AFWERX’s Weapons Program Executive Office (PEO) is leading the effort in partnership with the Air Force Research Laboratory.

The project’s initial phase, focused on blueprints, was completed in September last year.

During this stage, teams were tasked with designing missile variants according to US Department of Defense requirements and ensuring the system’s availability for partner nations and allied forces.

Participants involved specialists from the Massachusetts Institute of Technology Lincoln Labs, Kansas City National Security Campus, Sandia National Lab,  Georgia Tech Research Institute, Johns Hopkins University Applied Physics Laboratory, and the MITRE Corporation.

US tests ground-launched missile
The US Defense Department conducting a flight test of a conventionally configured ground-launched cruise missile at San Nicolas Island, California.

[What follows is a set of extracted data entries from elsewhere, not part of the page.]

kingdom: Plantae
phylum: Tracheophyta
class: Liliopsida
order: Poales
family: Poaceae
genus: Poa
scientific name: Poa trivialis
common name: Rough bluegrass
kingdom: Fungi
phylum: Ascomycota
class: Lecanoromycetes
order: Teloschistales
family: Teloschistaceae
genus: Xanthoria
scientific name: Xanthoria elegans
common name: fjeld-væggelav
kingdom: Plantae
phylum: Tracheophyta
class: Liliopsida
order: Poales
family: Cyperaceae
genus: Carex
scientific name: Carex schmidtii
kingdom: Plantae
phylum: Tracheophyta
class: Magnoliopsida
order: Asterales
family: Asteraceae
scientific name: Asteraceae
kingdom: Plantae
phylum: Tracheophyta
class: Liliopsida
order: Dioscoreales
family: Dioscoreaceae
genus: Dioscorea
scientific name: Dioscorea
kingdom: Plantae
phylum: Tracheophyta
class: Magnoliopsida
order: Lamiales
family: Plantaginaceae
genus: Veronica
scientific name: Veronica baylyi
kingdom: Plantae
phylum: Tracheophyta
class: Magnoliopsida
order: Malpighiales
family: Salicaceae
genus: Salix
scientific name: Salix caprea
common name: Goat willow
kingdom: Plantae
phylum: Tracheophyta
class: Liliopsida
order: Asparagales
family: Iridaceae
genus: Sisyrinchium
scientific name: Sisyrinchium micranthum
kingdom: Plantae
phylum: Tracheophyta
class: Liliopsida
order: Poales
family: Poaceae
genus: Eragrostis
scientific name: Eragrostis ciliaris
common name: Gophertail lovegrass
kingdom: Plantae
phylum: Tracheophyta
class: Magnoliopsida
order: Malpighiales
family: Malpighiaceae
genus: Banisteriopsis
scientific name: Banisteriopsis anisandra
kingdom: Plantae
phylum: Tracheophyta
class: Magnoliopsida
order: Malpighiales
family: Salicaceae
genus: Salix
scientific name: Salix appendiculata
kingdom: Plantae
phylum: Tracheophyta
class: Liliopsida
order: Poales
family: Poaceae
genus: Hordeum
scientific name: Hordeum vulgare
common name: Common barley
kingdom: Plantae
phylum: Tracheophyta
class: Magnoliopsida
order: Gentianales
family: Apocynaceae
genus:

Photo: US Department of Defense

“AFWERX provided the guidelines of the meeting structure and logistics support to ensure a streamlined execution of our event; it made it really easy as an organizer for this government event to show up and know that everything logistically was taken care of,” Johns Hopkins Team Member Hartley Postlethwaite said.

“The support that was most interesting was the artist and thoughts that came from the AFWERX facilitator. By the end of each day, AFWERX was able to provide a graphic poster that summarized each day’s activities and decisions.”

Second Phase in 2024

The effort’s second phase is scheduled this year and will address critical parts of the cruise missile development, including the demonstration and fielding of the weapons, the fabrication of a system family, and the manufacturing test bed for future on-demand production.

“The Weapons PEO Challenge stands as a cornerstone in propelling weapon systems forward, marked by pivotal initiatives: integrating a flight-test-ready design by early 2024, maximizing industry input for superior technology evaluation, showcasing unparalleled speed and cost efficiency, delineating the trade space, and pinpointing design constraints,” AFWERX Challenge Team Leader Cyley Dymond stated.